Reproduce word for word the lines between those holding "身体または財産に損害が生じる" and "acetylcholine at parasympathetic sites and a", inclusive, and nothing else from the data below.

Page-level text extractions
= Beginning of Section =

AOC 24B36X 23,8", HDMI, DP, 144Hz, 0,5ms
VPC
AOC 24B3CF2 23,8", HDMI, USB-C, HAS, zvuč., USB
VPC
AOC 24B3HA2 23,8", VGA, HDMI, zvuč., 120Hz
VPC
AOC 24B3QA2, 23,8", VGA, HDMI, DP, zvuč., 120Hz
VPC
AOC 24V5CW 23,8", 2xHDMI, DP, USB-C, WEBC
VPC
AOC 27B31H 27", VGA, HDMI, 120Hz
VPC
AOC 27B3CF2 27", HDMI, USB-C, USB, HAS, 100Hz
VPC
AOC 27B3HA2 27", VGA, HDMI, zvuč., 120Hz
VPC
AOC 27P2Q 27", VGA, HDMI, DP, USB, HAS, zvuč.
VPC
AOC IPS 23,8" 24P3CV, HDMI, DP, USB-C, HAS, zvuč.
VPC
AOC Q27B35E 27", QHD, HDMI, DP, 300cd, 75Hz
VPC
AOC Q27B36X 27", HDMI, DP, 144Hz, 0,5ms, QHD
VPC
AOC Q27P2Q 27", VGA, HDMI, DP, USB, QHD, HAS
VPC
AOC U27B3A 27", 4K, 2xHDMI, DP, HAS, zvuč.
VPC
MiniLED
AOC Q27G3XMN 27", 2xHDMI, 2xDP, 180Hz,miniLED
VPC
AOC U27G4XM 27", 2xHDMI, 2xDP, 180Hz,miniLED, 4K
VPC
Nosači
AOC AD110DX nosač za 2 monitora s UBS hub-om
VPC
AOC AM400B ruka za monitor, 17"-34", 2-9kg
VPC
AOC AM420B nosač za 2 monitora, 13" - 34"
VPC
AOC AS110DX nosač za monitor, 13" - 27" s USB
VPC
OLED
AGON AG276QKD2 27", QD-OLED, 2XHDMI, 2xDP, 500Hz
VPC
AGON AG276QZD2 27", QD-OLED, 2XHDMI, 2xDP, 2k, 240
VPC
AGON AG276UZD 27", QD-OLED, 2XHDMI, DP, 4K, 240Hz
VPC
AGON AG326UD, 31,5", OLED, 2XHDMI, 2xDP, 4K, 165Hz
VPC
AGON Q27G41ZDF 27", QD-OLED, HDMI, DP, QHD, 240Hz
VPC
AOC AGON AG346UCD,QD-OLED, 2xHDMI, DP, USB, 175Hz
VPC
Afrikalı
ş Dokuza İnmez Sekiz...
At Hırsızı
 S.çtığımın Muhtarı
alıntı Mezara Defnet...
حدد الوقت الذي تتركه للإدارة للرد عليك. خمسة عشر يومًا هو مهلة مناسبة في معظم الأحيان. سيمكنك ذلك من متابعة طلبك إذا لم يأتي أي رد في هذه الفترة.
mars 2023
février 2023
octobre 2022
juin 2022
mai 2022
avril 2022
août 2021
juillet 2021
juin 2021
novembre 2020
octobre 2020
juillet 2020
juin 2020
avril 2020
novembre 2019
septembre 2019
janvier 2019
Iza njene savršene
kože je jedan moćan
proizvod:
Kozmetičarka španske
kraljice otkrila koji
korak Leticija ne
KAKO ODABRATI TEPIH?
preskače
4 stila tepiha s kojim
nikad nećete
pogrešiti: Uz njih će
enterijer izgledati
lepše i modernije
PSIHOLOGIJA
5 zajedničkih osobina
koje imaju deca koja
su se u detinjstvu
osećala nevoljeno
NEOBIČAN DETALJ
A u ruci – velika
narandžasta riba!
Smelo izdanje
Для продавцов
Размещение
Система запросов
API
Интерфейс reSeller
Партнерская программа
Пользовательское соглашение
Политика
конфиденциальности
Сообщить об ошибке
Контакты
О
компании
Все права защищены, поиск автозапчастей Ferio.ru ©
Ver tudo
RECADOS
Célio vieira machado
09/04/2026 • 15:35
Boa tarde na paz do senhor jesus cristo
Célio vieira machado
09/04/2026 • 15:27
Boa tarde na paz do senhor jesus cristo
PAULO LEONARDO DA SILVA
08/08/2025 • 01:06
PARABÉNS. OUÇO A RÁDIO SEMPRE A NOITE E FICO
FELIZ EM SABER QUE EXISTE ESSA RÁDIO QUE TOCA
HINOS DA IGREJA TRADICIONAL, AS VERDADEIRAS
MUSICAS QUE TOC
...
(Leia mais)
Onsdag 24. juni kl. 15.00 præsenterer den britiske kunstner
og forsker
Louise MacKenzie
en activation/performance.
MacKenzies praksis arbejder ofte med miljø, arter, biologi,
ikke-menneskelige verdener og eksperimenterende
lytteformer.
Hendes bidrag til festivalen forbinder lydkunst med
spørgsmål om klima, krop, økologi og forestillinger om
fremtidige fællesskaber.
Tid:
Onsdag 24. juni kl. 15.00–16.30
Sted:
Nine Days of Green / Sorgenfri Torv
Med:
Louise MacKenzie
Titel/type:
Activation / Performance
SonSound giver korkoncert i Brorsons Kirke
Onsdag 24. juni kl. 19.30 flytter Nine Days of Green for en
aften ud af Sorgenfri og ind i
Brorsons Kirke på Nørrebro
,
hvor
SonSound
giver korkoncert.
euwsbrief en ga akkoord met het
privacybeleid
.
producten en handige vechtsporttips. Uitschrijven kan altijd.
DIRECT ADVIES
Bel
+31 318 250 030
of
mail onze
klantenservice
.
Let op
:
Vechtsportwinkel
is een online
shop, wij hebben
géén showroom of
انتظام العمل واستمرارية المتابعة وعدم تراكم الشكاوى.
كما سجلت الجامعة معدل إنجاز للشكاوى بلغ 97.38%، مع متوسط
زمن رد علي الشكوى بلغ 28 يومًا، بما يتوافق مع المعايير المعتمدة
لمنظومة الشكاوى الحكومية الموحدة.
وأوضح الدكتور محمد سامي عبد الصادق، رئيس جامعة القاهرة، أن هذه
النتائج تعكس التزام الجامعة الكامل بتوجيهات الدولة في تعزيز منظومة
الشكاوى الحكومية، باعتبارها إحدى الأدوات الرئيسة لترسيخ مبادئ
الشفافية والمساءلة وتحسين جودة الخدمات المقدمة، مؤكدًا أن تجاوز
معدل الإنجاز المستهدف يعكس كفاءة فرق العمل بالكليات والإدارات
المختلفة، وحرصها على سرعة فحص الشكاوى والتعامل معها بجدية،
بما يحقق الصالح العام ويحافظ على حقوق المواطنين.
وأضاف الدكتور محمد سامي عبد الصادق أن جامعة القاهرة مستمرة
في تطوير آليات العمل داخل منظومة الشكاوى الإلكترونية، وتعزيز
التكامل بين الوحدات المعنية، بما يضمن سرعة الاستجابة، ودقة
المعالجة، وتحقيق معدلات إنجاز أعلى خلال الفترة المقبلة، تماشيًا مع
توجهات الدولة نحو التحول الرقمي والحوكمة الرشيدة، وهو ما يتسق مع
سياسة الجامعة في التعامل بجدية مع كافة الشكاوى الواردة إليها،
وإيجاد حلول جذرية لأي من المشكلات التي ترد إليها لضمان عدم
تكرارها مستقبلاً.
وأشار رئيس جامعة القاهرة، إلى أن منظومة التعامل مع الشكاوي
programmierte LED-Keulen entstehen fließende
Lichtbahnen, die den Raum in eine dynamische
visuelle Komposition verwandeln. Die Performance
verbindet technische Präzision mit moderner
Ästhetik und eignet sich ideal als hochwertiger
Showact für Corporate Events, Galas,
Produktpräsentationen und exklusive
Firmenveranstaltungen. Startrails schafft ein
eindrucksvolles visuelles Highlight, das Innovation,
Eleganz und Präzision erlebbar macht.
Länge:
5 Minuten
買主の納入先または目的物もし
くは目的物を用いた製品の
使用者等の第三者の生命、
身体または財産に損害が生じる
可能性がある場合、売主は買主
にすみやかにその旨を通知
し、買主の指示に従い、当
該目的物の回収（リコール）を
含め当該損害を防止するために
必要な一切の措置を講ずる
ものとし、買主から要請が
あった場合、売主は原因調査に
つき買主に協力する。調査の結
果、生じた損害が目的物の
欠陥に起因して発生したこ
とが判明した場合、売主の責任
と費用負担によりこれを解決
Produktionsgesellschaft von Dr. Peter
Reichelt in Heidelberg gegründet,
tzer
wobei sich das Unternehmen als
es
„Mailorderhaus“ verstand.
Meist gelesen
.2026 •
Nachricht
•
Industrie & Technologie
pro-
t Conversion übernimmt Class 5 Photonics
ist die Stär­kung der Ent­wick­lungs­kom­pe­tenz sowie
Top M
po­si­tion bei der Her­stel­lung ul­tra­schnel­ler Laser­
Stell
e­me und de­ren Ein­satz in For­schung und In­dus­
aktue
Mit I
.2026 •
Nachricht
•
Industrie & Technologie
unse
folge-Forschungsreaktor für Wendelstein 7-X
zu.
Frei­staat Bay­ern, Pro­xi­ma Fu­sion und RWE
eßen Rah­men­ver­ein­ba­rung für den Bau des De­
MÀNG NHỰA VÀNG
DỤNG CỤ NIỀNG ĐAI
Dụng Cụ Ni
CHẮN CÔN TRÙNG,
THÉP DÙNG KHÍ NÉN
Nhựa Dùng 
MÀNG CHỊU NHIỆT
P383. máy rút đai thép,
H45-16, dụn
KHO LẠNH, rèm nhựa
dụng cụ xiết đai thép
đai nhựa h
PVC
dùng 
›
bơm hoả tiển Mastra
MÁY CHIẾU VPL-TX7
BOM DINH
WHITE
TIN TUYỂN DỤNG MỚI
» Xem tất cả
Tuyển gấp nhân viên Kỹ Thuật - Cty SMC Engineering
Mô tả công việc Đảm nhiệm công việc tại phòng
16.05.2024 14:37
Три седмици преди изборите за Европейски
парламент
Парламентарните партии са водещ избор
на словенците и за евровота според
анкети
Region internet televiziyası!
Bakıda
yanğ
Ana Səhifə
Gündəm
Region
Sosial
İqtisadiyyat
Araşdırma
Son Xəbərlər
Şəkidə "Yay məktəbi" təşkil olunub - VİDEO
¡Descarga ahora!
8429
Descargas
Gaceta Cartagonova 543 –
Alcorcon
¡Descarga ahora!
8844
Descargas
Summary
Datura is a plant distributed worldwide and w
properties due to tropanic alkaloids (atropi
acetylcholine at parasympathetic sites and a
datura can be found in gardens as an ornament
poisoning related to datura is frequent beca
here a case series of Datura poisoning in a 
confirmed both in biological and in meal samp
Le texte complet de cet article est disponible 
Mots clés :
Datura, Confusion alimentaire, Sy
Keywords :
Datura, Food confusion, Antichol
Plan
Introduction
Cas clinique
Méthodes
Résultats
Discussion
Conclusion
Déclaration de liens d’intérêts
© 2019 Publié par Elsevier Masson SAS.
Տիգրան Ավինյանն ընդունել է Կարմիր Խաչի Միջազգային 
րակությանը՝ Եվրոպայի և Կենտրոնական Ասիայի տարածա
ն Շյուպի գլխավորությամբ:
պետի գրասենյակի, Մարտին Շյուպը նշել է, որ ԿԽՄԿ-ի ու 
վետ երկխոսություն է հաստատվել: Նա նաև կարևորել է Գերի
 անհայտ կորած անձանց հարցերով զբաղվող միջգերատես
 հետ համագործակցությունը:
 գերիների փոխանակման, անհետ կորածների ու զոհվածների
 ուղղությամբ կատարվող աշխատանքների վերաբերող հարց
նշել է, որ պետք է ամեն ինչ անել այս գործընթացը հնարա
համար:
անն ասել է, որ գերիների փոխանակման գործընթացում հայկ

= End of Section =

Answer area
身体または財産に損害が生じる
可能性がある場合、売主は買主
にすみやかにその旨を通知
し、買主の指示に従い、当
該目的物の回収（リコール）を
含め当該損害を防止するために
必要な一切の措置を講ずる
ものとし、買主から要請が
あった場合、売主は原因調査に
つき買主に協力する。調査の結
果、生じた損害が目的物の
欠陥に起因して発生したこ
とが判明した場合、売主の責任
と費用負担によりこれを解決
Produktionsgesellschaft von Dr. Peter
Reichelt in Heidelberg gegründet,
tzer
wobei sich das Unternehmen als
es
„Mailorderhaus“ verstand.
Meist gelesen
.2026 •
Nachricht
•
Industrie & Technologie
pro-
t Conversion übernimmt Class 5 Photonics
ist die Stär­kung der Ent­wick­lungs­kom­pe­tenz sowie
Top M
po­si­tion bei der Her­stel­lung ul­tra­schnel­ler Laser­
Stell
e­me und de­ren Ein­satz in For­schung und In­dus­
aktue
Mit I
.2026 •
Nachricht
•
Industrie & Technologie
unse
folge-Forschungsreaktor für Wendelstein 7-X
zu.
Frei­staat Bay­ern, Pro­xi­ma Fu­sion und RWE
eßen Rah­men­ver­ein­ba­rung für den Bau des De­
MÀNG NHỰA VÀNG
DỤNG CỤ NIỀNG ĐAI
Dụng Cụ Ni
CHẮN CÔN TRÙNG,
THÉP DÙNG KHÍ NÉN
Nhựa Dùng 
MÀNG CHỊU NHIỆT
P383. máy rút đai thép,
H45-16, dụn
KHO LẠNH, rèm nhựa
dụng cụ xiết đai thép
đai nhựa h
PVC
dùng 
›
bơm hoả tiển Mastra
MÁY CHIẾU VPL-TX7
BOM DINH
WHITE
TIN TUYỂN DỤNG MỚI
» Xem tất cả
Tuyển gấp nhân viên Kỹ Thuật - Cty SMC Engineering
Mô tả công việc Đảm nhiệm công việc tại phòng
16.05.2024 14:37
Три седмици преди изборите за Европейски
парламент
Парламентарните партии са водещ избор
на словенците и за евровота според
анкети
Region internet televiziyası!
Bakıda
yanğ
Ana Səhifə
Gündəm
Region
Sosial
İqtisadiyyat
Araşdırma
Son Xəbərlər
Şəkidə "Yay məktəbi" təşkil olunub - VİDEO
¡Descarga ahora!
8429
Descargas
Gaceta Cartagonova 543 –
Alcorcon
¡Descarga ahora!
8844
Descargas
Summary
Datura is a plant distributed worldwide and w
properties due to tropanic alkaloids (atropi
acetylcholine at parasympathetic sites and a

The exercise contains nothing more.